*Problem description*
Reproduce the lines from the one holding "right eye: (531, 161)" to the end of the entries. Include both ends and change nothing.

*Given records*

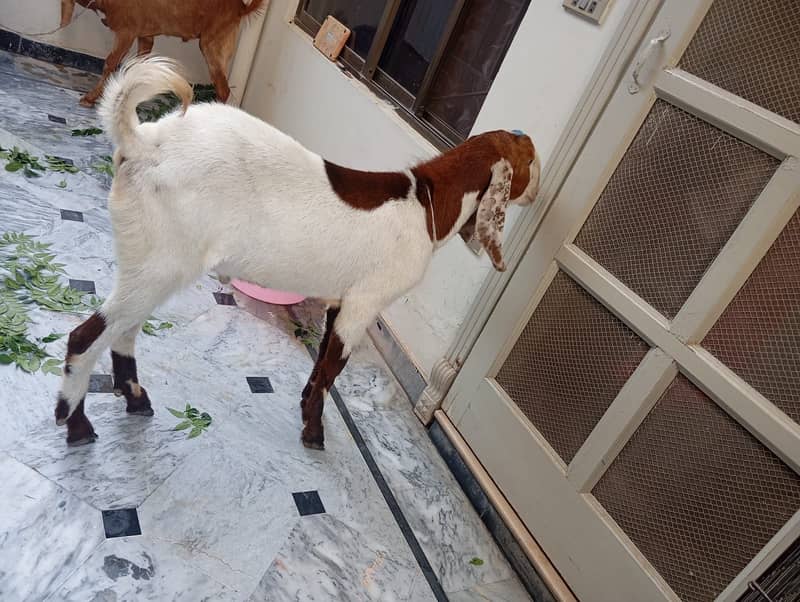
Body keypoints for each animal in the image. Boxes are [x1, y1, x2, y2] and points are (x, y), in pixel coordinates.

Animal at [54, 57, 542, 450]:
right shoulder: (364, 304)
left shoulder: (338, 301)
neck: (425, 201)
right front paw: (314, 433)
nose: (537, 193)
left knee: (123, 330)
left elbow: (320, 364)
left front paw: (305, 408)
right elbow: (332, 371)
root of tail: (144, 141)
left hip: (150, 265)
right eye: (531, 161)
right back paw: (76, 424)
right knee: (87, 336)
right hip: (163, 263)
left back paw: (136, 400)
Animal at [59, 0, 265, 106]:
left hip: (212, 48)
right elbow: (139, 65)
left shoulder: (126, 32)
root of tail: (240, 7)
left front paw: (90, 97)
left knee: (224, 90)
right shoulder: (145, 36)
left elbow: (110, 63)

*Result for this task*
right eye: (531, 161)
right back paw: (76, 424)
right knee: (87, 336)
right hip: (163, 263)
left back paw: (136, 400)
Animal at [59, 0, 265, 106]:
left hip: (212, 48)
right elbow: (139, 65)
left shoulder: (126, 32)
root of tail: (240, 7)
left front paw: (90, 97)
left knee: (224, 90)
right shoulder: (145, 36)
left elbow: (110, 63)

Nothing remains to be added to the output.